Please state how many lines in the records below contain the word "Sagrotan"; the number alone is the answer.
"""
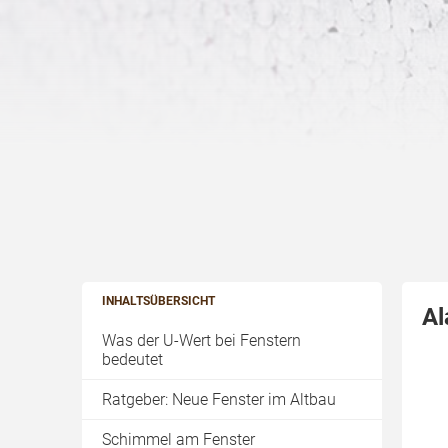
INHALTSÜBERSICHT
Al
Was der U-Wert bei Fenstern
bedeutet
Ratgeber: Neue Fenster im Altbau
Schimmel am Fenster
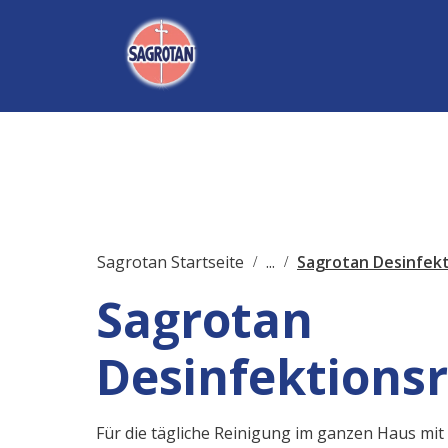
Sagrotan Startseite
...
Sagrotan Desinfekt
Sagrotan
Desinfektionsr
Für die tägliche Reinigung im ganzen Haus mit 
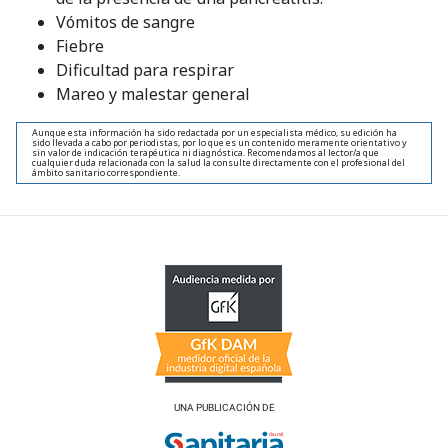
Vómitos de sangre
Fiebre
Dificultad para respirar
Mareo y malestar general
Aunque esta información ha sido redactada por un especialista médico, su edición ha
sido llevada a cabo por periodistas, por lo que es un contenido meramente orientativo y
sin valor de indicación terapéutica ni diagnóstica. Recomendamos al lector/a que
cualquier duda relacionada con la salud la consulte directamente con el profesional del
ámbito sanitario correspondiente.
UNA PUBLICACIÓN DE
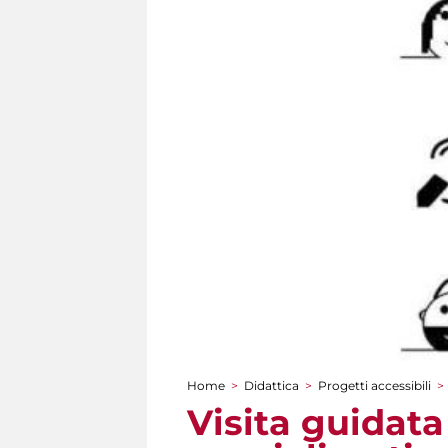
Home
>
Didattica
>
Progetti accessibili
>
Tu sei qui
Visita guidata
"""
Solved exercise: 3